From the data that follows, print exactly the lines starting at the one containing "- [Init Scripts" and ending at the one containing "id: 'adf62332-7a21-4d6a-8179-192c6d751053'"; include both of them and nothing more.

Saved entries:

****************

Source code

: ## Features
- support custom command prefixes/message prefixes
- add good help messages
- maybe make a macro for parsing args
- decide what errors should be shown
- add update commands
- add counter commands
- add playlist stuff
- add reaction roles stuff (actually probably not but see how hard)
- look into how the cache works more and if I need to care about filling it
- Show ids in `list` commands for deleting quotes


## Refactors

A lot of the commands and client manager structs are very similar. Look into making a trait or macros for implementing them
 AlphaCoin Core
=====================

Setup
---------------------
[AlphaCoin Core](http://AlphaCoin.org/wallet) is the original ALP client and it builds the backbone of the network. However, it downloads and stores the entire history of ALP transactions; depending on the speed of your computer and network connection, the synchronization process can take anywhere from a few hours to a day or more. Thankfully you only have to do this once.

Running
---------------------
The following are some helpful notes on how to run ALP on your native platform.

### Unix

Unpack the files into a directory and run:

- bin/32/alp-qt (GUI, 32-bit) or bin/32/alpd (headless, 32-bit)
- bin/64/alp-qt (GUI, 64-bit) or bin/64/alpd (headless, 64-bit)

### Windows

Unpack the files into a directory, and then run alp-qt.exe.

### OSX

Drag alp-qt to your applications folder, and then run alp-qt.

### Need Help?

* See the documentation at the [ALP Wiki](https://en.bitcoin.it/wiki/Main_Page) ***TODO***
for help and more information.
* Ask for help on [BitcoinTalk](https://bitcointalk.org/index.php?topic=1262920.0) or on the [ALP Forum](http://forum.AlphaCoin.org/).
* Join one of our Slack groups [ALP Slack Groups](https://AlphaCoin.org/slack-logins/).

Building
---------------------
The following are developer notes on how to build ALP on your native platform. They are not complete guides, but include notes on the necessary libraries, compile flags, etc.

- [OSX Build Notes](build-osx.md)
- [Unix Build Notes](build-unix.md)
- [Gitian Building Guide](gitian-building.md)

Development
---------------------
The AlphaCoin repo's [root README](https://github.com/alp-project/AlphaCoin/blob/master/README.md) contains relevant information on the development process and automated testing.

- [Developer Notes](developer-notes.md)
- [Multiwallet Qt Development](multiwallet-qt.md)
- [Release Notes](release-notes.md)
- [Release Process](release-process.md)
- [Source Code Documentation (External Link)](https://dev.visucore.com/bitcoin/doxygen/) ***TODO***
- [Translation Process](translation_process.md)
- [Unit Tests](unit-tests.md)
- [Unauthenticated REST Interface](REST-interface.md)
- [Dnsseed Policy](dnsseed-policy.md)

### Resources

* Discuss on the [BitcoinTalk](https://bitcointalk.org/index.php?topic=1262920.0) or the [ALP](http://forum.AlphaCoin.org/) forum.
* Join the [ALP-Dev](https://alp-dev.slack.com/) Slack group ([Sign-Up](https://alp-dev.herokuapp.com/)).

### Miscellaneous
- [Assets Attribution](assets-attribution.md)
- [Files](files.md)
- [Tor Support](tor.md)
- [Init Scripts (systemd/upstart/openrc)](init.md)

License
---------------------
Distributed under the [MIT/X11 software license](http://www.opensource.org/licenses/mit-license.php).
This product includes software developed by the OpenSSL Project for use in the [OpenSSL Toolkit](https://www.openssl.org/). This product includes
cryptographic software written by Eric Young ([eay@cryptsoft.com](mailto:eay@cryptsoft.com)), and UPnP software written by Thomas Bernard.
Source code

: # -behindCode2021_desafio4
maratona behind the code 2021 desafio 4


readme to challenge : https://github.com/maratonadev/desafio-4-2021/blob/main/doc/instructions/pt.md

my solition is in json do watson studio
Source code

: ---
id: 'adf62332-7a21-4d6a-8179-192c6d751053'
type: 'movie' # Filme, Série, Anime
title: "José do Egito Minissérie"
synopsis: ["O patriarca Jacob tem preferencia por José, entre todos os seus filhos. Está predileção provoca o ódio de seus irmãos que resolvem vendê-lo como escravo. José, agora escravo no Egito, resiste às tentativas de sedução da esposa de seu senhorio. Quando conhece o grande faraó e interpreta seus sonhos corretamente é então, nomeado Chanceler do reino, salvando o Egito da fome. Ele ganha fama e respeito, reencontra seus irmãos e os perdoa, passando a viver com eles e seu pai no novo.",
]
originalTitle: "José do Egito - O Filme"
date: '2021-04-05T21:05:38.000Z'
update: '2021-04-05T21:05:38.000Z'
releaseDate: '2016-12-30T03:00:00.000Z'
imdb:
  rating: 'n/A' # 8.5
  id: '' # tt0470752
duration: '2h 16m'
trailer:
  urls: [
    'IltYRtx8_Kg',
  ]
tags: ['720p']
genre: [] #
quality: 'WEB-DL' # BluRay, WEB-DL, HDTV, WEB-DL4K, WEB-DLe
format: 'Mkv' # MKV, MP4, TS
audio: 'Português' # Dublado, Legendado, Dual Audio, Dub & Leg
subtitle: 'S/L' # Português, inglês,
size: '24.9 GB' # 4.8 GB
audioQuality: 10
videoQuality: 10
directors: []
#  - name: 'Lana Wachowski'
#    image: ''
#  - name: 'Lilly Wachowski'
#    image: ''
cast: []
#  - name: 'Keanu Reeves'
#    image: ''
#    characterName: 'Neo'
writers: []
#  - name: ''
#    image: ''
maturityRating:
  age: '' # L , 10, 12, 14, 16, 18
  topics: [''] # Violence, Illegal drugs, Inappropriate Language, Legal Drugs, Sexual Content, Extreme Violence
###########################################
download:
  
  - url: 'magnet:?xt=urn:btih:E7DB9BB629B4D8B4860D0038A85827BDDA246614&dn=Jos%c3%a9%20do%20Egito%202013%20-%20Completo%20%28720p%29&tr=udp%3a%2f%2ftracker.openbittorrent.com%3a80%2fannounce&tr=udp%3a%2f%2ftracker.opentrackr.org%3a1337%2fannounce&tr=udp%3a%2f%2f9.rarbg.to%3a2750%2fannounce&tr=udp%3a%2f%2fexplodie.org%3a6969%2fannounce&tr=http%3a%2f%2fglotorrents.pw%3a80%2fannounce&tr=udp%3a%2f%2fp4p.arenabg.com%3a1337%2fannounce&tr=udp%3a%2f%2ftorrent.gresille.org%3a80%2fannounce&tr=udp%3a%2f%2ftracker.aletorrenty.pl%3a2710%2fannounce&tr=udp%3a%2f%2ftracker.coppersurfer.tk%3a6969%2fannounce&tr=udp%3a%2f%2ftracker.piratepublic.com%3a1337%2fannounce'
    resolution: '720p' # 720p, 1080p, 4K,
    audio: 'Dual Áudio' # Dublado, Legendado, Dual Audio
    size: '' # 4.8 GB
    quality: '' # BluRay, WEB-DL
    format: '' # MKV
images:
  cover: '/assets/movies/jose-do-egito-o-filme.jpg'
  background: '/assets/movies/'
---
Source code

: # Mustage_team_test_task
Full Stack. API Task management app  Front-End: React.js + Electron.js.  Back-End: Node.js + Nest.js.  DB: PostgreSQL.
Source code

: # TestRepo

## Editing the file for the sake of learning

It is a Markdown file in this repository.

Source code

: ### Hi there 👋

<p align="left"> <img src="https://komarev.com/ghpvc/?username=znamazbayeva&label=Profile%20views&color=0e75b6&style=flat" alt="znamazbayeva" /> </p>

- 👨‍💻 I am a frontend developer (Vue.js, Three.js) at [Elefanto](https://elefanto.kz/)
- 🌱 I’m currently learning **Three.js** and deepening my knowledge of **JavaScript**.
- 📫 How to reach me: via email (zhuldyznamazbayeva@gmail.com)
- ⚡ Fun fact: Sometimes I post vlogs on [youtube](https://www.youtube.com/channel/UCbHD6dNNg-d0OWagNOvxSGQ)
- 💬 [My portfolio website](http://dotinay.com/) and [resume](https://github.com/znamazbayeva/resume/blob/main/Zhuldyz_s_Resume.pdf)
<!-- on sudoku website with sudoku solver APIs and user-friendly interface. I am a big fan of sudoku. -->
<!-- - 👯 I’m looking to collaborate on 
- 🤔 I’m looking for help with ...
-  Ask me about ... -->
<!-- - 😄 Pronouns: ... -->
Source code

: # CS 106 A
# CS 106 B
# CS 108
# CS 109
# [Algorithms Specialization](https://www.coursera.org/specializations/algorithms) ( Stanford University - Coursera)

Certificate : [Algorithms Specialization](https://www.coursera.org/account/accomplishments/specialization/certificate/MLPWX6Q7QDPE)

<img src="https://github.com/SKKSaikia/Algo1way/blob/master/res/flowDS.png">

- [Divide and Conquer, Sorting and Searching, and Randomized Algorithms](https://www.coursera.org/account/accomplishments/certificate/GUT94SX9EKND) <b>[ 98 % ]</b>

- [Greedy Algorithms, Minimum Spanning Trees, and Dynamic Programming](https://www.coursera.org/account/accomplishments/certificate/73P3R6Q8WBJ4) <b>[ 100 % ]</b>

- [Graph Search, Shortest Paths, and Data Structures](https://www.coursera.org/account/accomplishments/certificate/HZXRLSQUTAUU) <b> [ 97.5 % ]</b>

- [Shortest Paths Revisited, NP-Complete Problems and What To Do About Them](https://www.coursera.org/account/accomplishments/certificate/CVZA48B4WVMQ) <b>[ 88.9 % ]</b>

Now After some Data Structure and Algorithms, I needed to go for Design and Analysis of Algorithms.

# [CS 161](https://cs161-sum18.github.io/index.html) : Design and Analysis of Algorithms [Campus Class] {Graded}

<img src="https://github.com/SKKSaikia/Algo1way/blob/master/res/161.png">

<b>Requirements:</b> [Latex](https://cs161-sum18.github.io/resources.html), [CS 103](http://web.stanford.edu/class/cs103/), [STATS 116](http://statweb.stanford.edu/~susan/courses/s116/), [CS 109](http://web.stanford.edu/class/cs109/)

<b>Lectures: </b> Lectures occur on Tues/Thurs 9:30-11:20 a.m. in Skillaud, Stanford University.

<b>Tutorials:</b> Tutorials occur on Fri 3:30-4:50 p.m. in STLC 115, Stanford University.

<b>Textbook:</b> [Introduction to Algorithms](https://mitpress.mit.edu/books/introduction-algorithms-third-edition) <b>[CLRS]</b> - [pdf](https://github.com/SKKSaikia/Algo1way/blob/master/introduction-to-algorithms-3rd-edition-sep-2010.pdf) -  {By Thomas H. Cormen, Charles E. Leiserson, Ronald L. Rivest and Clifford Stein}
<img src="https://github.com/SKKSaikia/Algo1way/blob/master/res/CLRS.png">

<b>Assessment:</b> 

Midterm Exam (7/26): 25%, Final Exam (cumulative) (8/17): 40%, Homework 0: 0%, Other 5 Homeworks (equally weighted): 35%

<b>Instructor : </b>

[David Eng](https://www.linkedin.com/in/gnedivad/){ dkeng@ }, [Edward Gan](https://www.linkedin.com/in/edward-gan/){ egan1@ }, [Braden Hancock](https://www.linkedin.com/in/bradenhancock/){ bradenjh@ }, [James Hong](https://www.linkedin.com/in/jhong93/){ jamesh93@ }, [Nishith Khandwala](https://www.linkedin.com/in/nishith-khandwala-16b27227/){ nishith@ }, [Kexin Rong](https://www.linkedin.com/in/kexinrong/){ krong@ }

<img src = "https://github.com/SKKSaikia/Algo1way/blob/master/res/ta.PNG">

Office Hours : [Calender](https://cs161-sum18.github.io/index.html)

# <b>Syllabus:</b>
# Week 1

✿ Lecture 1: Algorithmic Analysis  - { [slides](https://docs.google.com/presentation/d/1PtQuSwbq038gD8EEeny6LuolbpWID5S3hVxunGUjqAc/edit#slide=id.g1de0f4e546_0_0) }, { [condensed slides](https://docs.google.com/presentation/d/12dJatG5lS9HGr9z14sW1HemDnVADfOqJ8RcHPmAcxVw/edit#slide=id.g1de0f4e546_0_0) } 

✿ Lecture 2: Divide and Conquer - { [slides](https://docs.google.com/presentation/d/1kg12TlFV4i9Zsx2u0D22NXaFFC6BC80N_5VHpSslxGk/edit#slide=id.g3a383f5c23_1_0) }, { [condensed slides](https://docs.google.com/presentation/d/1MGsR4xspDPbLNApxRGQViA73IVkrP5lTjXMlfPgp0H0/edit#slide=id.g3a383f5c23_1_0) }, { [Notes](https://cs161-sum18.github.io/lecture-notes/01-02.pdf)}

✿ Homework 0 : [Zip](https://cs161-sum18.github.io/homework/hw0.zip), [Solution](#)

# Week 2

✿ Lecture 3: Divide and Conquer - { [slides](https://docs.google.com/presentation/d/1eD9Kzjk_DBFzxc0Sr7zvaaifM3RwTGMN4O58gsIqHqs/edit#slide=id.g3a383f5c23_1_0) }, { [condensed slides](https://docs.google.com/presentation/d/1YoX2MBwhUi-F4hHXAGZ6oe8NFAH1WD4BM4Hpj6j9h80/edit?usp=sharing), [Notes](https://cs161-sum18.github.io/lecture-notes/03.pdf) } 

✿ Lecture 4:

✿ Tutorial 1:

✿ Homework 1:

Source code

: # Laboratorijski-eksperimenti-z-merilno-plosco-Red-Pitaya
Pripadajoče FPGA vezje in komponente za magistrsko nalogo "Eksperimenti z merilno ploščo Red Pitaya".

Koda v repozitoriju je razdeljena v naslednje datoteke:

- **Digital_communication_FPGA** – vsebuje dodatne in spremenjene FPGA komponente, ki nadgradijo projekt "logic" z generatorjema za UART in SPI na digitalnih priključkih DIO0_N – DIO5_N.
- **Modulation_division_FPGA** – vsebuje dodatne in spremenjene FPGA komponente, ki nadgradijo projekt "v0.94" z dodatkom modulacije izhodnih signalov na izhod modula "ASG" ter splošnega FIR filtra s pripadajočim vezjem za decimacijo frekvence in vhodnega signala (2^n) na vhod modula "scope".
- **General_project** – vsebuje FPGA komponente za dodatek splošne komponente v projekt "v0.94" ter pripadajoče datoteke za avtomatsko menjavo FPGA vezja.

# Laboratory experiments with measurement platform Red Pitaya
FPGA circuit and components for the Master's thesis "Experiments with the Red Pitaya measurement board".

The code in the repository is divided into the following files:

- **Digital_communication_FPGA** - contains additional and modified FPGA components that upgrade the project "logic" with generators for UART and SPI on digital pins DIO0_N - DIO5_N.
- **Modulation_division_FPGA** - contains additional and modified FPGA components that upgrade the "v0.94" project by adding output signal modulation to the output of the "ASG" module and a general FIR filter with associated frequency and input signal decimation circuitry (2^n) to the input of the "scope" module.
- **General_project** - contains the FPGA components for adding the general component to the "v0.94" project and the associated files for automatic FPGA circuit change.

****************

Reply to the task
- [Init Scripts (systemd/upstart/openrc)](init.md)

License
---------------------
Distributed under the [MIT/X11 software license](http://www.opensource.org/licenses/mit-license.php).
This product includes software developed by the OpenSSL Project for use in the [OpenSSL Toolkit](https://www.openssl.org/). This product includes
cryptographic software written by Eric Young ([eay@cryptsoft.com](mailto:eay@cryptsoft.com)), and UPnP software written by Thomas Bernard.
Source code

: # -behindCode2021_desafio4
maratona behind the code 2021 desafio 4


readme to challenge : https://github.com/maratonadev/desafio-4-2021/blob/main/doc/instructions/pt.md

my solition is in json do watson studio
Source code

: ---
id: 'adf62332-7a21-4d6a-8179-192c6d751053'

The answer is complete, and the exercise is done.